■ Problem description: Write out every line of text in the records below word for word, omitting the pictures.

Items from a data source
▶

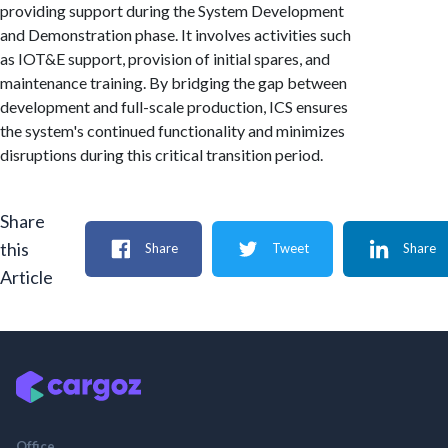
providing support during the System Development
and Demonstration phase. It involves activities such
as IOT&E support, provision of initial spares, and
maintenance training. By bridging the gap between
development and full-scale production, ICS ensures
the system's continued functionality and minimizes
disruptions during this critical transition period.
Share
this
Share
Tweet
Share
Article
Office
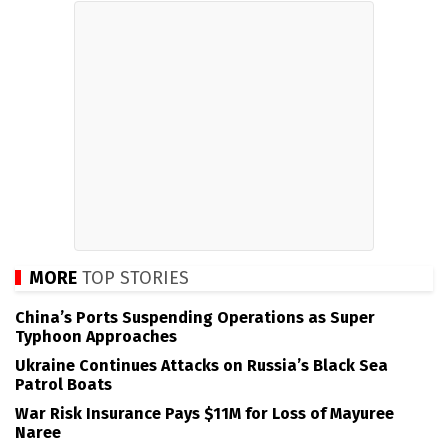
MORE
TOP STORIES
China’s Ports Suspending Operations as Super
Typhoon Approaches
Ukraine Continues Attacks on Russia’s Black Sea
Patrol Boats
War Risk Insurance Pays $11M for Loss of Mayuree
Naree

◀

■ Response to the task:
providing support during the System Development
and Demonstration phase. It involves activities such
as IOT&E support, provision of initial spares, and
maintenance training. By bridging the gap between
development and full-scale production, ICS ensures
the system's continued functionality and minimizes
disruptions during this critical transition period.
Share
this
Share
Tweet
Share
Article
Office
MORE
TOP STORIES
China’s Ports Suspending Operations as Super
Typhoon Approaches
Ukraine Continues Attacks on Russia’s Black Sea
Patrol Boats
War Risk Insurance Pays $11M for Loss of Mayuree
Naree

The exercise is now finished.